Anne Beeker from the Netherlands asks:
What exactly is the difference between to hire and to rent? I know American English uses to rent whereas British English uses to hire, but I thought there might also be a difference between what you can hire and what you can rent. 'Hire a help' but surely not 'rent a help'?? 'Rent a car', but not 'hire a car'?

Erica from Hong Kong asks:
I want to know the difference between ‘rise’ and ‘raise’.

Sanjay Mishra from India writes:
When I return from my place of work on a automotive two-wheeler (like a scooter or a motorbike), do I drive back or ride back?
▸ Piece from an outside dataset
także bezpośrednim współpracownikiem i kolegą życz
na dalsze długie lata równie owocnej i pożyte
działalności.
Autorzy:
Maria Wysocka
Roger replies:more questions

hire or rent?

The meaning is the same: to rent or hire something, you pay money in order to be allowed to use it for a limited amount of time. It is simply a matter of usage. With some nouns you can use one or the other – it doesn’t matter which as both are freely used. You can: rent or hire cars, bikes, electronic equipment:

  • 'We rented a TV and video as we intended to stay in England for only six months.'

  • 'If you’re planning to go to Cambridge for the day, hire a bike when you arrive. It’s the best way to get round the town.'
With other nouns it is customary in British English to use one and not the other. We would: rent a flat, caravan, cottage, house:
  • 'I rented a cottage by the sea for the summer.'

  • 'He rented me his flat in London while he was on holiday in Greece.'

(However, note the difference in use, depending on whether it is used as a verb or a noun: ‘flats to rent’, but ‘bikes for hire’)

 

We hire some help (i.e people), tools, equipment:
  • 'I had too much to do on the farm, so I decided to hire some help three mornings a week.'

  • 'The police enquiries were making no progress, so we decided to hire a private detective.'

  • 'I was painting the outside of the house and had to hire a tall ladder to get to the top.'

rise or raise?

Two verbs which are similar in meaning: to move to a higher position. The essential difference is that raise is a transitive verb which needs an object to complete its meaning and rise is intransitive, it functions without an object and is sometimes followed by a phrase of time or place. Compare the following:

  • 'The sun rises in the East and sets in the West.'

  • 'I rise (i.e. get up) at six o’ clock every weekday morning in order to be at work by seven.'

  • 'He rose (i.e. stood up) to greet her.'

  • 'I raised my hand because I wanted to raise a question, but he took no notice of me.'

  • 'If you are raising a family as a single parent, you shouldn’t try to work full-time.'

  • 'My child was ill and I had to raise money to pay for the operation.'

drive or ride?

Anything with four or more wheels (like a car, a bus, a lorry or a train) we drive; anything with two wheels or that we straddle (like a horse, a bike, motorbike or scooter) we ride, (even though you need a driving licence to ride a motorbike. In a recent court case, a judge in Britain has ruled that riders of go-peds – those tiny scooters which have a very small engine at the back – will also need to have a driving licence to ride them on the roads.)

Consider the following:
  • 'I had never driven such a powerful car before.'

  • 'I hadn’t ridden a bike for over twenty years and wondered if I would remember how to.'

Note that when we are passengers rather than drivers, we ride in cars and trains, but we tend to ride on buses.